In total, 2,466 deaths which mentioned Covid-19 on the death certificate were registered in the week ending November 13, according to the Office for National Statistics (ONS).
It marks an increase from 1,937 deaths in the week to November 6 – and is the highest number of deaths involving Covid-19 since the week ending May 22.
Deaths involving coronavirus made up a fifth of overall fatalities in England and Wales.
North-west England had 615 deaths involving Covid-19 registered in the week ending November 13 – the highest number for the region since the week ending May 15, according to the ONS.
In Yorkshire and the Humber, 450 Covid-19 deaths were registered in the week to November 13: again, the highest for the region since the week to May 15.
Some 284 Covid-19 deaths were registered in the West Midlands – the highest since the week to May 22 – while 245 were registered in the East Midlands: the highest since the week to May 15.
The stark figure comes just days before the Government is due to lift the current lockdown in England.
Many parts of the country will be placed into tougher tiers than they were in before the blanket lockdown was introduced on November 5.

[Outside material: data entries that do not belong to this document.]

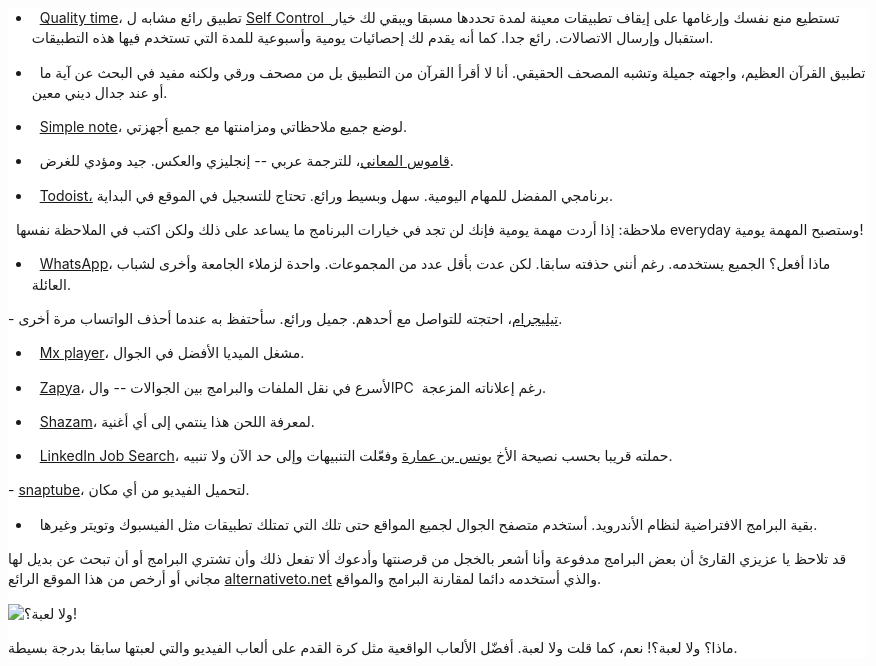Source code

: -   [Quality time](http://www.qualitytimeapp.com/)، تطبيق رائع مشابه ل [Self Control  ](https://selfcontrolapp.com/)تستطيع منع نفسك وإرغامها على إيقاف تطبيقات معينة لمدة تحددها مسبقا ويبقي لك خيار استقبال وإرسال الاتصالات. رائع جدا. كما أنه يقدم لك إحصائيات يومية وأسبوعية للمدة التي تستخدم فيها هذه التطبيقات.

-   تطبيق القرآن العظيم، واجهته جميلة وتشبه المصحف الحقيقي. أنا لا أقرأ القرآن من التطبيق بل من مصحف ورقي ولكنه مفيد في البحث عن آية ما أو عند جدال ديني معين.

-   [Simple note](https://simplenote.com/)، لوضع جميع ملاحظاتي ومزامنتها مع جميع أجهزتي.

-   [قاموس المعاني](https://play.google.com/store/apps/details?id=com.almaany.aren&hl=fr)، للترجمة عربي -- إنجليزي والعكس. جيد ومؤدي للغرض.

-   [Todoist،](https://todoist.com/) برنامجي المفضل للمهام اليومية. سهل وبسيط ورائع. تحتاج للتسجيل في الموقع في البداية.

  ملاحظة: إذا أردت مهمة يومية فإنك لن تجد في خيارات البرنامج ما يساعد على ذلك ولكن اكتب في الملاحظة نفسها everyday وستصبح المهمة يومية!

-   [WhatsApp](https://play.google.com/store/apps/details?id=com.whatsapp)، ماذا أفعل؟ الجميع يستخدمه. رغم أنني حذفته سابقا. لكن عدت بأقل عدد من المجموعات. واحدة لزملاء الجامعة وأخرى لشباب العائلة.

- [تيليجرام](https://play.google.com/store/apps/details?id=org.telegram.messenger)، احتجته للتواصل مع أحدهم. جميل ورائع. سأحتفظ به عندما أحذف الواتساب مرة أخرى.  

-   [Mx player](https://play.google.com/store/apps/details?id=com.mxtech.videoplayer.ad)، مشغل الميديا الأفضل في الجوال.

-   [Zapya](https://play.google.com/store/apps/details?id=com.dewmobile.kuaiya.play)، الأسرع في نقل الملفات والبرامج بين الجوالات -- والPC  رغم إعلاناته المزعجة.

-   [Shazam](https://play.google.com/store/apps/details?id=com.shazam.android)، لمعرفة اللحن هذا ينتمي إلى أي أغنية.

-   [LinkedIn Job Search](https://play.google.com/store/search?q=LinkedIn+Job+Searc&c=apps)، حملته قريبا بحسب نصيحة الأخ [يونس بن عمارة](https://io.hsoub.com/go/88348/441410) وفعّلت التنبيهات وإلى حد الآن ولا تنبيه.

- [snaptube](https://www.snaptubeapp.com/ar/)، لتحميل الفيديو من أي مكان.

-   بقية البرامج الافتراضية لنظام الأندرويد. أستخدم متصفح الجوال لجميع المواقع حتى تلك التي تمتلك تطبيقات مثل الفيسبوك وتويتر وغيرها.  

قد تلاحظ يا عزيزي القارئ أن بعض البرامج مدفوعة وأنا أشعر بالخجل من قرصنتها وأدعوك ألا تفعل ذلك وأن تشتري البرامج أو أن تبحث عن بديل لها مجاني أو أرخص من هذا الموقع الرائع [alternativeto.net](https://alternativeto.net/) والذي أستخدمه دائما لمقارنة البرامج والمواقع.

![ولا لعبة؟!](https://i.suar.me/OQwdx/m)

ماذا؟ ولا لعبة؟! نعم، كما قلت ولا لعبة. أفضّل الألعاب الواقعية مثل كرة القدم على ألعاب الفيديو والتي لعبتها سابقا بدرجة بسيطة.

But Prime Minister Boris Johnson is hopeful Easter can be targeted for a return to normality after a breakthrough with the vaccine developed by Oxford University and AstraZeneca.
He prepared the public for difficult months ahead before the "cavalry" of science comes to the rescue and finally ends the crisis.
Mr Johnson said: "Many more places will be in higher tiers than also was previously the case.
"'Tis the season to be jolly, but it is also the season to be jolly careful, especially with elderly relatives."